Indoor and outdoor scene photos:
+ + + + +

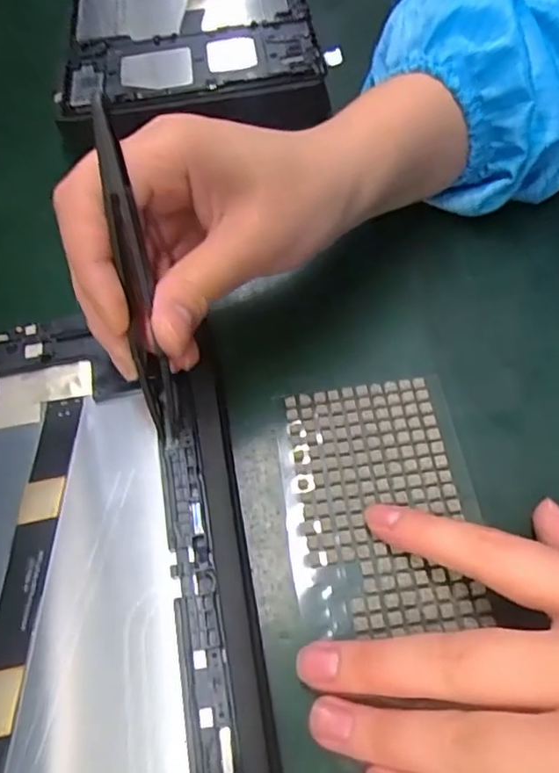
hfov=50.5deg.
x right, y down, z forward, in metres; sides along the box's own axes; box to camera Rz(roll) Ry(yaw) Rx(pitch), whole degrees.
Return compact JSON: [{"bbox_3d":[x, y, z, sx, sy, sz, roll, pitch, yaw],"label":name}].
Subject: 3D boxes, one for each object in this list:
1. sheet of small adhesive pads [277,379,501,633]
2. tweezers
[{"bbox_3d":[0.037,0.040,0.222,0.069,0.005,0.095,-7,59,0],"label":"sheet of small adhesive pads"},{"bbox_3d":[-0.046,-0.031,0.192,0.007,0.108,0.013,-6,25,0],"label":"tweezers"}]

+ + + + +

**Task brief**
Set the records down again word for word; the pictures stay out.

**Answer**
hfov=50.5deg.
x right, y down, z forward, in metres; sides along the box's own axes; box to camera Rz(roll) Ry(yaw) Rx(pitch), whole degrees.
Return compact JSON: [{"bbox_3d":[x, y, z, sx, sy, sz, roll, pitch, yaw],"label":name}].
Subject: 3D boxes, one for each object in this list:
1. sheet of small adhesive pads [277,379,501,633]
2. tweezers
[{"bbox_3d":[0.037,0.040,0.222,0.069,0.005,0.095,-7,59,0],"label":"sheet of small adhesive pads"},{"bbox_3d":[-0.046,-0.031,0.192,0.007,0.108,0.013,-6,25,0],"label":"tweezers"}]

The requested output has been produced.